I don't think this is possible case to append data to the existing file.
But you can work around this case by using either of these ways
Approach1
Using Spark, write to intermediate temporary table and then insert overwrite to final table:
existing_df=spark.table("existing_hive_table") //get the current data from hive
current_df //new dataframe
union_df=existing_df.union(current_df)
union_df.write.mode("overwrite").saveAsTable("temp_table") //write the data to temp table
temp_df=spark.table("temp_table") //get data from temp table
temp_df.repartition(<number>).write.mode("overwrite").saveAsTable("existing_hive_table") //overwrite to final table
Approach2:
Hive(not spark)
offers overwriting and select same table .i.e
insert overwrite table default.t1 partition(partiton_column)
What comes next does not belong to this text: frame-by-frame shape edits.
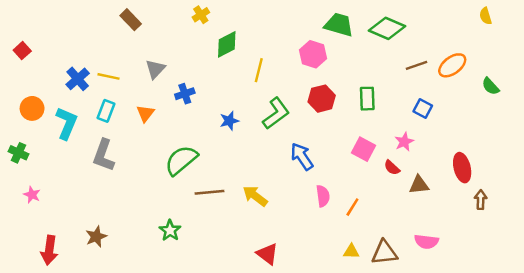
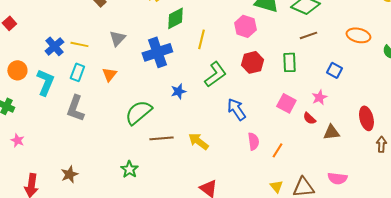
brown line: (417, 65) -> (308, 35), moved
orange ellipse: (452, 65) -> (358, 35), turned 50
blue cross: (185, 94) -> (157, 52), moved, size x1.8
blue star: (229, 121) -> (178, 91), moved
yellow triangle: (351, 251) -> (276, 186), turned 48

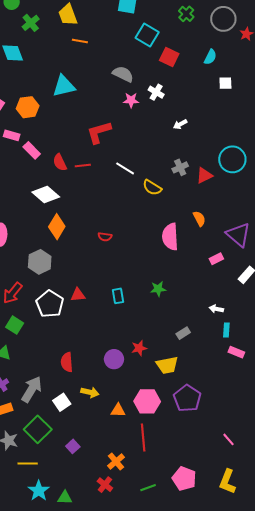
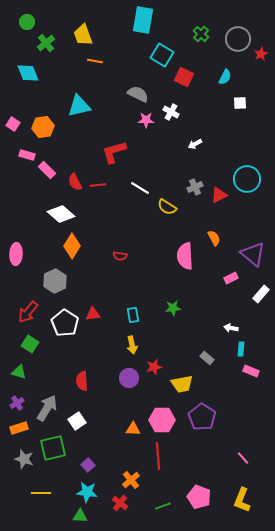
gray rectangle: (183, 333) -> (207, 358), moved, turned 72
yellow arrow: (90, 392) -> (132, 345), moved, turned 66
green square: (38, 429) -> (53, 448), turned 32
yellow line: (28, 464) -> (41, 493), moved
cyan star: (39, 491) -> (87, 492), moved, turned -30

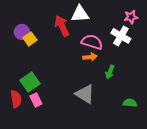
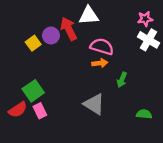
purple circle: (22, 32) -> (51, 35), moved
white cross: (121, 36) -> (148, 40), moved
red semicircle: (16, 99) -> (18, 110), turned 66

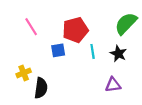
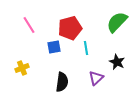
black star: (118, 54) -> (117, 62), moved
purple triangle: (113, 85) -> (96, 78), moved, turned -35
black semicircle: (41, 88) -> (62, 82), moved

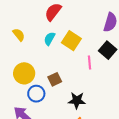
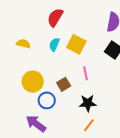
yellow semicircle: (19, 35) -> (23, 44), turned -32
pink line: (89, 62) -> (86, 73), moved

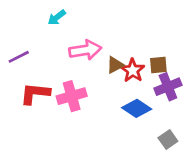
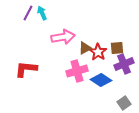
cyan arrow: (57, 18) -> (42, 13), turned 104
purple line: (19, 57) -> (28, 13), moved, turned -35
pink cross: (72, 96) -> (77, 71), moved

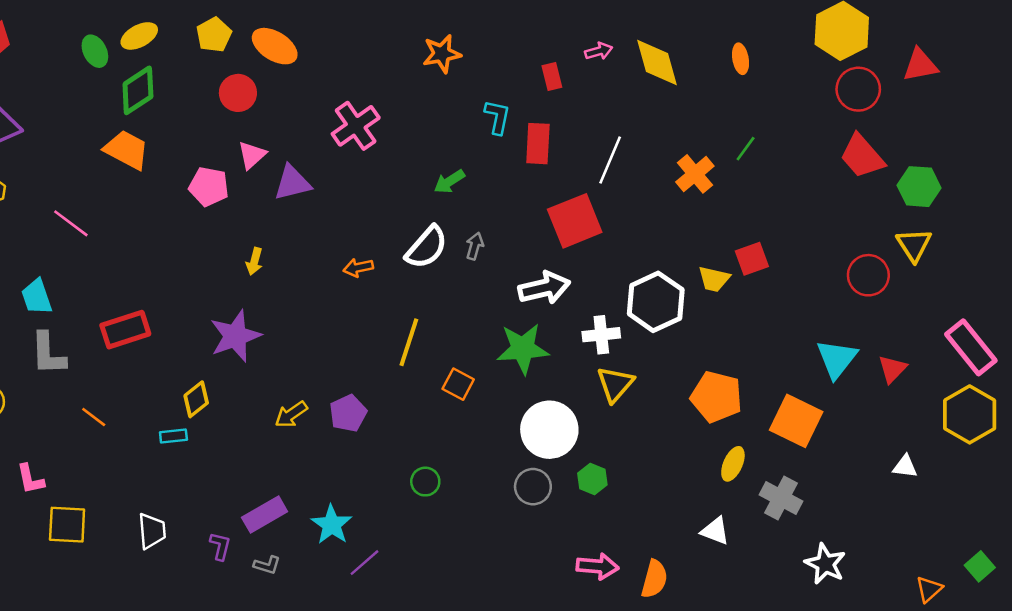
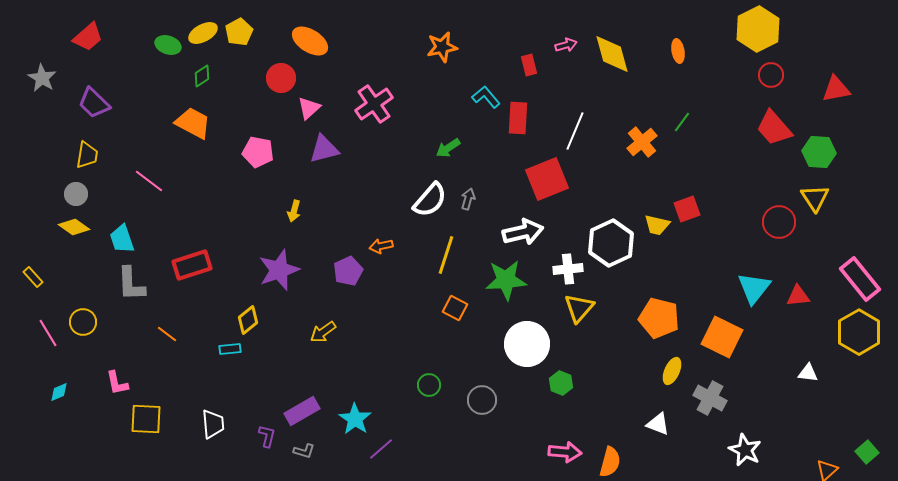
yellow pentagon: (214, 35) -> (239, 32), moved
green ellipse: (95, 51) -> (168, 45), turned -45
red triangle: (920, 65) -> (836, 89), moved
red circle: (858, 89) -> (771, 75), size x0.7
green diamond: (138, 90) -> (202, 76), size x0.6
cyan L-shape: (497, 117) -> (486, 97), turned -52
pink triangle: (252, 155) -> (309, 108), moved
orange arrow: (358, 268) -> (381, 246), moved
yellow line: (409, 342) -> (446, 255), moved
red triangle: (892, 369) -> (798, 296), turned 40
purple pentagon: (348, 413) -> (348, 271), moved
gray circle: (533, 487) -> (482, 400), moved

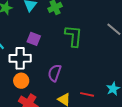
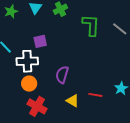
green L-shape: (74, 36) -> (91, 25), moved
purple square: (34, 39) -> (40, 41), turned -32

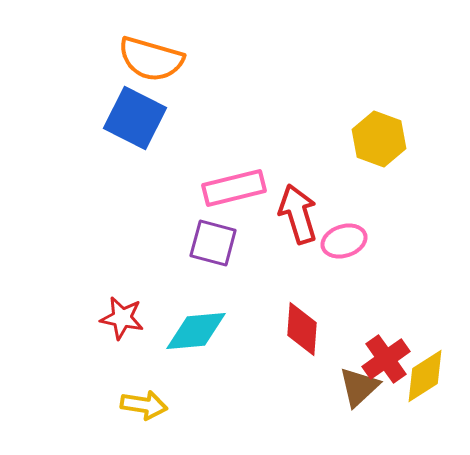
select * from default.t1; //overwrite and select from same t1 table
If you are following this way then there needs to be hive job triggered once your spark job finishes.
Hive will acquire lock while running overwrite/select the same table so if any job which is writing to table will wait.
In Addition:
Orc format
will offer alter table concatenate which will merge small ORC files to create a new larger file.
alter table <db_name>.<orc_table_name> [partition_column="val"] concatenate;
We can also use distributeby,sortby clauses
to control number of files, refer this and this link for more details.
Another Approach3 is by using hadoop fs -getMerge to merge all small files into one (this method works
for text files
and i haven't tried
for orc,avro ..etc formats).